WHAT IS REQUIRED
Extend the mailing-list exchange about SIP parallel forking with delayed INVITEs, writing the lines that follow its last sentence about contacts with different q values.

TEXT EXCERPT
Hi Nathan,
thank you for the description.
Hi jasmin,
On 06/30/10 07:25, IƱaki Baz Castillo wrote:
2010/6/30 Jasmin
Schnatterbeck<js(a)data-cmr.net>et>:
> Hi,
>
> the idea is to do parallel forking (not wait for reply or timeout), but
> wait (for each branch) a specific amount of seconds, before sending out
> the INVITE request to the contact.
if I understand you correctly,
You have 3 contacts: UA-A, UA-B, UA-C
You want:
INVITE to UA-A
[no response then] INVITE UA-A *and* UA-B
[no response then] INVITE UA-A *and* UA-B *and* UA-C
in this case it would be possible to realize it with serial/parallel
forks - as you have stated.
But in the case I am thinking of, UA-B and UA-C do not have to wait for
a timeout of UA-A. They are completely independent and have separate
timers, which trigger their INVITEs...
Jasmin
So its a serial set of parallel forks?
In that case, its just a case of loading up your branches correctly.
I am not an expert, and my experience is with kamailio 1.5, but it seems
that from your initial contact lookup you should have 3 contacts with
different q values.

SUPPLIED INFORMATION
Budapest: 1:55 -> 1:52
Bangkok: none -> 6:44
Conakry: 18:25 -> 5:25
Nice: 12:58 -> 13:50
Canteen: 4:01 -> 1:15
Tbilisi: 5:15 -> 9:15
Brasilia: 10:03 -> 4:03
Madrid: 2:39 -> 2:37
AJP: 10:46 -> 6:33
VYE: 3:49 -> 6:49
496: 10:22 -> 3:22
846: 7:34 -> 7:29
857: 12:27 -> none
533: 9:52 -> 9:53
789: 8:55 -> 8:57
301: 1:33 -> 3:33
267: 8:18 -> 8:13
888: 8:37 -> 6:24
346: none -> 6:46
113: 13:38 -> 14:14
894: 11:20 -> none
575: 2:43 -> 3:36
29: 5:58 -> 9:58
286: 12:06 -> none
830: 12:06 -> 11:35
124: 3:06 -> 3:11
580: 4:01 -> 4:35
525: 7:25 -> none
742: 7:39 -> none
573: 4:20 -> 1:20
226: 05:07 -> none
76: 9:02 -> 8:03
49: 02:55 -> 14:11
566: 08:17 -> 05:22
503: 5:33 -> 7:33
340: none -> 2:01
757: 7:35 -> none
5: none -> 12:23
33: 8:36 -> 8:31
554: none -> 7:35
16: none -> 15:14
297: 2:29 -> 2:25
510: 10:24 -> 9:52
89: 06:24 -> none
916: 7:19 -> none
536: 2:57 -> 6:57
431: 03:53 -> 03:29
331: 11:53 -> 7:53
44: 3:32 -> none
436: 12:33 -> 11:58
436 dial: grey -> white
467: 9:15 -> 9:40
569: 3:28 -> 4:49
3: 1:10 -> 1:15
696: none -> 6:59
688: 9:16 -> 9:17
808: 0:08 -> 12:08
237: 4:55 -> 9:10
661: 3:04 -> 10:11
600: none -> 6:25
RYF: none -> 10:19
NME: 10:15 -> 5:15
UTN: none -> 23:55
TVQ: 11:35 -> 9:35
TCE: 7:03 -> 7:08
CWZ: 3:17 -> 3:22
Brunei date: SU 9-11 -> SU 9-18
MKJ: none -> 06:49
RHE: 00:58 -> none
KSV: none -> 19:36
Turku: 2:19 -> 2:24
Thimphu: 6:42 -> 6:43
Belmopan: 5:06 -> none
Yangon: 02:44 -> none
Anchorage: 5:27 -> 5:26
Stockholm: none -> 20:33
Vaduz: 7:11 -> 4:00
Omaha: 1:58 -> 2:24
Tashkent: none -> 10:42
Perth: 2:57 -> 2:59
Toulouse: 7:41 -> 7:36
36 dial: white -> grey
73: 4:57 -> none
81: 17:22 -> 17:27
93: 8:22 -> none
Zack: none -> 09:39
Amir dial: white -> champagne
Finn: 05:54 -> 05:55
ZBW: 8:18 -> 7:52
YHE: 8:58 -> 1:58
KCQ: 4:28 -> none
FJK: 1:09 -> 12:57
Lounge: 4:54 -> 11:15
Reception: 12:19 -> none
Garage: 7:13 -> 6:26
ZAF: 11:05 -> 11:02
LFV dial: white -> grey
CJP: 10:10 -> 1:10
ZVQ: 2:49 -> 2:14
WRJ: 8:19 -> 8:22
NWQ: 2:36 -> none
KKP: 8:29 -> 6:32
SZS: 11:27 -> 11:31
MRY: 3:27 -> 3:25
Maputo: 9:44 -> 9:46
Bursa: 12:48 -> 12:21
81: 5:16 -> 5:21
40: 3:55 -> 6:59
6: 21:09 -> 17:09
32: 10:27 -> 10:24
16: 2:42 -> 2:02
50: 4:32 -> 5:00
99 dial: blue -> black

RESPONSE TO THE EXERCISE
For example, if we were building it by hand, it might be:
append_branch ("ua-a(a)foo.com".com", "0.9")
append_branch ("ua-b(a)bar.com".com", "0.5")
append_branch ("ua-c(a)baz.com".com", "0.2")
You'd just make sure that you *additionally* had:
append_branch ("ua-a(a)foo.com".com", "0.5")
append_branch ("ua-a(a)foo.com".com", "0.2")
append_branch ("ua-b(a)bar.com".com", "0.2")
When you do the t_load_contacts, it would sort all the branches into 3
sets (0.9, 0.5, 0.2), with increasing numbers of contacts (a, a+b, a+b+c)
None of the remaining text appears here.